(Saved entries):
┄┄┄┄┄┄
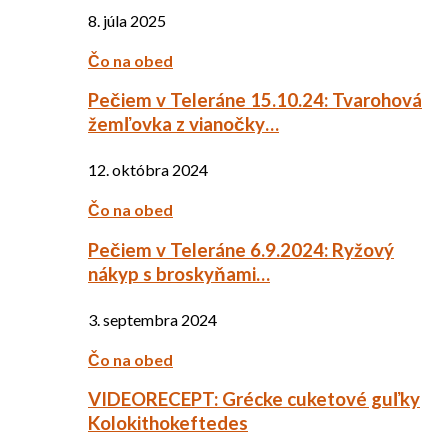
8. júla 2025
Čo na obed
Pečiem v Teleráne 15.10.24: Tvarohová
žemľovka z vianočky…
12. októbra 2024
Čo na obed
Pečiem v Teleráne 6.9.2024: Ryžový
nákyp s broskyňami…
3. septembra 2024
Čo na obed
VIDEORECEPT: Grécke cuketové guľky
Kolokithokeftedes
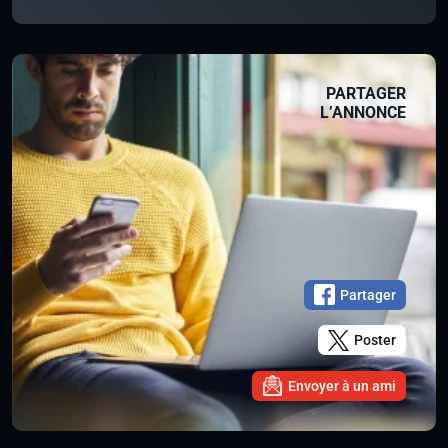
PARTAGER
L’ANNONCE
Partager
Poster
Envoyer à un ami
┄┄┄┄┄┄
(Directive): Every line above that holds the word "Teleráne" needs to be copied.

(Answer space):
Pečiem v Teleráne 15.10.24: Tvarohová
Pečiem v Teleráne 6.9.2024: Ryžový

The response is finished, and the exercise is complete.